REQUIREMENT:
Reply with nothing but how many lines in the entries below include "WalkRequest".

THE DATA:
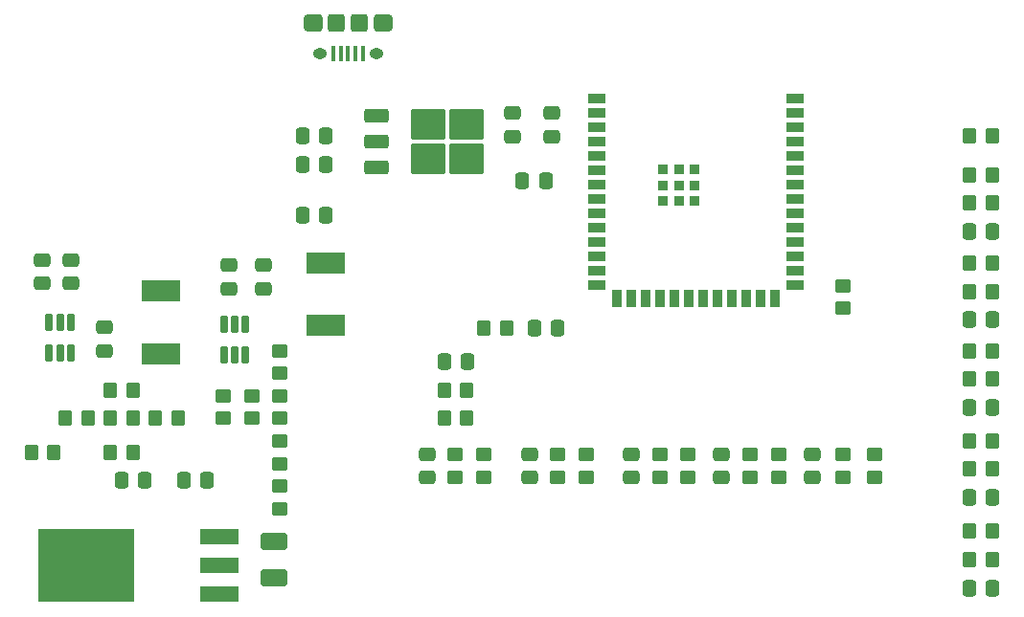
<source format=gbr>
%TF.GenerationSoftware,KiCad,Pcbnew,8.0.8*%
%TF.CreationDate,2025-03-31T14:22:43-05:00*%
%TF.ProjectId,Smart Tripod,536d6172-7420-4547-9269-706f642e6b69,rev?*%
%TF.SameCoordinates,Original*%
%TF.FileFunction,Paste,Top*%
%TF.FilePolarity,Positive*%
%FSLAX46Y46*%
G04 Gerber Fmt 4.6, Leading zero omitted, Abs format (unit mm)*
G04 Created by KiCad (PCBNEW 8.0.8) date 2025-03-31 14:22:43*
%MOMM*%
%LPD*%
G01*
G04 APERTURE LIST*
G04 Aperture macros list*
%AMRoundRect*
0 Rectangle with rounded corners*
0 $1 Rounding radius*
0 $2 $3 $4 $5 $6 $7 $8 $9 X,Y pos of 4 corners*
0 Add a 4 corners polygon primitive as box body*
4,1,4,$2,$3,$4,$5,$6,$7,$8,$9,$2,$3,0*
0 Add four circle primitives for the rounded corners*
1,1,$1+$1,$2,$3*
1,1,$1+$1,$4,$5*
1,1,$1+$1,$6,$7*
1,1,$1+$1,$8,$9*
0 Add four rect primitives between the rounded corners*
20,1,$1+$1,$2,$3,$4,$5,0*
20,1,$1+$1,$4,$5,$6,$7,0*
20,1,$1+$1,$6,$7,$8,$9,0*
20,1,$1+$1,$8,$9,$2,$3,0*%
G04 Aperture macros list end*
%ADD10RoundRect,0.250000X-0.450000X0.350000X-0.450000X-0.350000X0.450000X-0.350000X0.450000X0.350000X0*%
%ADD11RoundRect,0.250000X0.450000X-0.350000X0.450000X0.350000X-0.450000X0.350000X-0.450000X-0.350000X0*%
%ADD12RoundRect,0.250000X0.475000X-0.337500X0.475000X0.337500X-0.475000X0.337500X-0.475000X-0.337500X0*%
%ADD13RoundRect,0.250000X-0.850000X-0.350000X0.850000X-0.350000X0.850000X0.350000X-0.850000X0.350000X0*%
%ADD14RoundRect,0.250000X-1.275000X-1.125000X1.275000X-1.125000X1.275000X1.125000X-1.275000X1.125000X0*%
%ADD15RoundRect,0.250000X0.350000X0.450000X-0.350000X0.450000X-0.350000X-0.450000X0.350000X-0.450000X0*%
%ADD16RoundRect,0.250000X-0.475000X0.337500X-0.475000X-0.337500X0.475000X-0.337500X0.475000X0.337500X0*%
%ADD17RoundRect,0.250000X-0.337500X-0.475000X0.337500X-0.475000X0.337500X0.475000X-0.337500X0.475000X0*%
%ADD18RoundRect,0.162500X-0.162500X0.617500X-0.162500X-0.617500X0.162500X-0.617500X0.162500X0.617500X0*%
%ADD19RoundRect,0.250000X0.337500X0.475000X-0.337500X0.475000X-0.337500X-0.475000X0.337500X-0.475000X0*%
%ADD20RoundRect,0.250001X-0.924999X0.499999X-0.924999X-0.499999X0.924999X-0.499999X0.924999X0.499999X0*%
%ADD21R,3.429000X1.828800*%
%ADD22RoundRect,0.250000X-0.350000X-0.450000X0.350000X-0.450000X0.350000X0.450000X-0.350000X0.450000X0*%
%ADD23O,0.890000X1.550000*%
%ADD24O,1.250000X0.950000*%
%ADD25RoundRect,0.100000X0.100000X0.575000X-0.100000X0.575000X-0.100000X-0.575000X0.100000X-0.575000X0*%
%ADD26RoundRect,0.250000X0.475000X0.525000X-0.475000X0.525000X-0.475000X-0.525000X0.475000X-0.525000X0*%
%ADD27RoundRect,0.250000X0.500000X0.525000X-0.500000X0.525000X-0.500000X-0.525000X0.500000X-0.525000X0*%
%ADD28R,3.505200X1.397000*%
%ADD29R,8.458200X6.553200*%
%ADD30R,1.500000X0.900000*%
%ADD31R,0.900000X1.500000*%
%ADD32R,0.900000X0.900000*%
G04 APERTURE END LIST*
D10*
%TO.C,R3*%
X118500000Y-107000000D03*
X118500000Y-109000000D03*
%TD*%
D11*
%TO.C,R12*%
X152040000Y-118200000D03*
X152040000Y-116200000D03*
%TD*%
D12*
%TO.C,C6*%
X97500000Y-101037500D03*
X97500000Y-98962500D03*
%TD*%
D13*
%TO.C,U2*%
X127000000Y-86245000D03*
X127000000Y-88525000D03*
X127000000Y-90805000D03*
D14*
X131625000Y-87000000D03*
X131625000Y-90050000D03*
X134975000Y-87000000D03*
X134975000Y-90050000D03*
%TD*%
D15*
%TO.C,R16*%
X181462500Y-99270000D03*
X179462500Y-99270000D03*
%TD*%
D16*
%TO.C,C19*%
X149540000Y-116162500D03*
X149540000Y-118237500D03*
%TD*%
D15*
%TO.C,R5*%
X181462500Y-125500000D03*
X179462500Y-125500000D03*
%TD*%
D12*
%TO.C,C9*%
X114000000Y-101537500D03*
X114000000Y-99462500D03*
%TD*%
D11*
%TO.C,R34*%
X136500000Y-118220000D03*
X136500000Y-116220000D03*
%TD*%
D17*
%TO.C,C13*%
X179425000Y-112000000D03*
X181500000Y-112000000D03*
%TD*%
D15*
%TO.C,R1*%
X105500000Y-110500000D03*
X103500000Y-110500000D03*
%TD*%
D18*
%TO.C,U3*%
X100000000Y-104500000D03*
X99050000Y-104500000D03*
X98100000Y-104500000D03*
X98100000Y-107200000D03*
X99050000Y-107200000D03*
X100000000Y-107200000D03*
%TD*%
D11*
%TO.C,R19*%
X145540000Y-118200000D03*
X145540000Y-116200000D03*
%TD*%
D19*
%TO.C,C24*%
X135075000Y-108000000D03*
X133000000Y-108000000D03*
%TD*%
D12*
%TO.C,C3*%
X142500000Y-88037500D03*
X142500000Y-85962500D03*
%TD*%
%TO.C,C7*%
X103000000Y-107037500D03*
X103000000Y-104962500D03*
%TD*%
D15*
%TO.C,R29*%
X101500000Y-113000000D03*
X99500000Y-113000000D03*
%TD*%
D16*
%TO.C,C17*%
X140540000Y-116162500D03*
X140540000Y-118237500D03*
%TD*%
D20*
%TO.C,C25*%
X118000000Y-123875000D03*
X118000000Y-127125000D03*
%TD*%
D10*
%TO.C,R31*%
X113500000Y-111000000D03*
X113500000Y-113000000D03*
%TD*%
D11*
%TO.C,R11*%
X168270000Y-118220000D03*
X168270000Y-116220000D03*
%TD*%
D15*
%TO.C,R27*%
X105500000Y-113000000D03*
X103500000Y-113000000D03*
%TD*%
D17*
%TO.C,C26*%
X109962500Y-118500000D03*
X112037500Y-118500000D03*
%TD*%
D16*
%TO.C,C20*%
X157540000Y-116162500D03*
X157540000Y-118237500D03*
%TD*%
D21*
%TO.C,L4*%
X122500000Y-99231400D03*
X122500000Y-104768600D03*
%TD*%
D11*
%TO.C,R35*%
X134000000Y-118220000D03*
X134000000Y-116220000D03*
%TD*%
%TO.C,R18*%
X171040000Y-118220000D03*
X171040000Y-116220000D03*
%TD*%
D15*
%TO.C,R14*%
X181425000Y-114960000D03*
X179425000Y-114960000D03*
%TD*%
D22*
%TO.C,R36*%
X133000000Y-113000000D03*
X135000000Y-113000000D03*
%TD*%
D10*
%TO.C,R30*%
X118500000Y-111000000D03*
X118500000Y-113000000D03*
%TD*%
D16*
%TO.C,C11*%
X117000000Y-99462500D03*
X117000000Y-101537500D03*
%TD*%
D17*
%TO.C,C16*%
X179425000Y-96460000D03*
X181500000Y-96460000D03*
%TD*%
D15*
%TO.C,R17*%
X181462500Y-91460000D03*
X179462500Y-91460000D03*
%TD*%
%TO.C,R7*%
X181425000Y-117460000D03*
X179425000Y-117460000D03*
%TD*%
D23*
%TO.C,J1*%
X128000000Y-78000000D03*
D24*
X127000000Y-80700000D03*
X122000000Y-80700000D03*
D23*
X121000000Y-78000000D03*
D25*
X125800000Y-80700000D03*
X125150000Y-80700000D03*
X124500000Y-80700000D03*
X123850000Y-80700000D03*
X123200000Y-80700000D03*
D26*
X127525000Y-78000000D03*
D27*
X125500000Y-78000000D03*
X123500000Y-78000000D03*
D26*
X121475000Y-78000000D03*
%TD*%
D15*
%TO.C,R9*%
X181462500Y-93960000D03*
X179462500Y-93960000D03*
%TD*%
%TO.C,R28*%
X109500000Y-113000000D03*
X107500000Y-113000000D03*
%TD*%
D17*
%TO.C,C10*%
X179425000Y-128000000D03*
X181500000Y-128000000D03*
%TD*%
%TO.C,C15*%
X179405000Y-104270000D03*
X181480000Y-104270000D03*
%TD*%
%TO.C,C21*%
X140962500Y-105000000D03*
X143037500Y-105000000D03*
%TD*%
D10*
%TO.C,R32*%
X116000000Y-111000000D03*
X116000000Y-113000000D03*
%TD*%
D21*
%TO.C,L3*%
X108000000Y-107268600D03*
X108000000Y-101731400D03*
%TD*%
D22*
%TO.C,R37*%
X133000000Y-110500000D03*
X135000000Y-110500000D03*
%TD*%
D11*
%TO.C,R20*%
X154540000Y-118200000D03*
X154540000Y-116200000D03*
%TD*%
D19*
%TO.C,C8*%
X106537500Y-118500000D03*
X104462500Y-118500000D03*
%TD*%
D17*
%TO.C,C22*%
X139925000Y-92000000D03*
X142000000Y-92000000D03*
%TD*%
%TO.C,C14*%
X179425000Y-120000000D03*
X181500000Y-120000000D03*
%TD*%
D11*
%TO.C,R10*%
X143040000Y-118200000D03*
X143040000Y-116200000D03*
%TD*%
D19*
%TO.C,C12*%
X122537500Y-95000000D03*
X120462500Y-95000000D03*
%TD*%
D11*
%TO.C,R24*%
X168250000Y-103260000D03*
X168250000Y-101260000D03*
%TD*%
D10*
%TO.C,R33*%
X118500000Y-115000000D03*
X118500000Y-117000000D03*
%TD*%
D19*
%TO.C,C2*%
X122537500Y-88000000D03*
X120462500Y-88000000D03*
%TD*%
D10*
%TO.C,R4*%
X118500000Y-119000000D03*
X118500000Y-121000000D03*
%TD*%
D19*
%TO.C,C1*%
X122537500Y-90500000D03*
X120462500Y-90500000D03*
%TD*%
D18*
%TO.C,U4*%
X115450000Y-104650000D03*
X114500000Y-104650000D03*
X113550000Y-104650000D03*
X113550000Y-107350000D03*
X114500000Y-107350000D03*
X115450000Y-107350000D03*
%TD*%
D15*
%TO.C,R15*%
X181462500Y-107000000D03*
X179462500Y-107000000D03*
%TD*%
D11*
%TO.C,R21*%
X162540000Y-118200000D03*
X162540000Y-116200000D03*
%TD*%
D15*
%TO.C,R23*%
X138500000Y-105000000D03*
X136500000Y-105000000D03*
%TD*%
D12*
%TO.C,C5*%
X100000000Y-101037500D03*
X100000000Y-98962500D03*
%TD*%
D28*
%TO.C,U5*%
X113137400Y-128540000D03*
X113137400Y-126000000D03*
X113137400Y-123460000D03*
D29*
X101339100Y-126000000D03*
%TD*%
D15*
%TO.C,R13*%
X181462500Y-123000000D03*
X179462500Y-123000000D03*
%TD*%
D22*
%TO.C,R25*%
X179442500Y-88000000D03*
X181442500Y-88000000D03*
%TD*%
D11*
%TO.C,R22*%
X160040000Y-118200000D03*
X160040000Y-116200000D03*
%TD*%
D15*
%TO.C,R6*%
X181462500Y-109460000D03*
X179462500Y-109460000D03*
%TD*%
D30*
%TO.C,U1*%
X164000000Y-84650000D03*
X164000000Y-85920000D03*
X164000000Y-87190000D03*
X164000000Y-88460000D03*
X164000000Y-89730000D03*
X164000000Y-91000000D03*
X164000000Y-92270000D03*
X164000000Y-93540000D03*
X164000000Y-94810000D03*
X164000000Y-96080000D03*
X164000000Y-97350000D03*
X164000000Y-98620000D03*
X164000000Y-99890000D03*
X164000000Y-101160000D03*
D31*
X162235000Y-102410000D03*
X160965000Y-102410000D03*
X159695000Y-102410000D03*
X158425000Y-102410000D03*
X157155000Y-102410000D03*
X155885000Y-102410000D03*
X154615000Y-102410000D03*
X153345000Y-102410000D03*
X152075000Y-102410000D03*
X150805000Y-102410000D03*
X149535000Y-102410000D03*
X148265000Y-102410000D03*
D30*
X146500000Y-101160000D03*
X146500000Y-99890000D03*
X146500000Y-98620000D03*
X146500000Y-97350000D03*
X146500000Y-96080000D03*
X146500000Y-94810000D03*
X146500000Y-93540000D03*
X146500000Y-92270000D03*
X146500000Y-91000000D03*
X146500000Y-89730000D03*
X146500000Y-88460000D03*
X146500000Y-87190000D03*
X146500000Y-85920000D03*
X146500000Y-84650000D03*
D32*
X155150000Y-93770000D03*
X155150000Y-92370000D03*
X155150000Y-90970000D03*
X153750000Y-93770000D03*
X153750000Y-92370000D03*
X153750000Y-90970000D03*
X152350000Y-93770000D03*
X152350000Y-92370000D03*
X152350000Y-90970000D03*
%TD*%
D16*
%TO.C,C23*%
X131500000Y-116182500D03*
X131500000Y-118257500D03*
%TD*%
D15*
%TO.C,R26*%
X105500000Y-116000000D03*
X103500000Y-116000000D03*
%TD*%
D12*
%TO.C,C4*%
X139000000Y-88037500D03*
X139000000Y-85962500D03*
%TD*%
D15*
%TO.C,R2*%
X98500000Y-116000000D03*
X96500000Y-116000000D03*
%TD*%
%TO.C,R8*%
X181442500Y-101770000D03*
X179442500Y-101770000D03*
%TD*%
D16*
%TO.C,C18*%
X165540000Y-116162500D03*
X165540000Y-118237500D03*
%TD*%
M02*

</source>
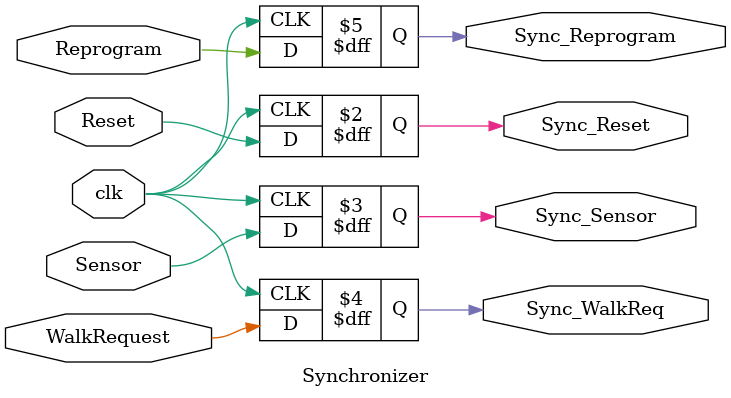
<source format=v>
`timescale 1us / 1ns


module Synchronizer(
    input Reset,
    input Sensor,
    input WalkRequest,
    input Reprogram,
    input clk,
    output reg Sync_Reset,
    output reg Sync_Sensor,
    output reg Sync_WalkReq,
    output reg Sync_Reprogram    
    );
    
    always @ (posedge clk) begin
        Sync_Reset <= Reset;
        Sync_Sensor <= Sensor;
        Sync_WalkReq <= WalkRequest;
        Sync_Reprogram <= Reprogram;
	
	end	
	
endmodule



</source>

SOLUTION TO THE EXERCISE:
2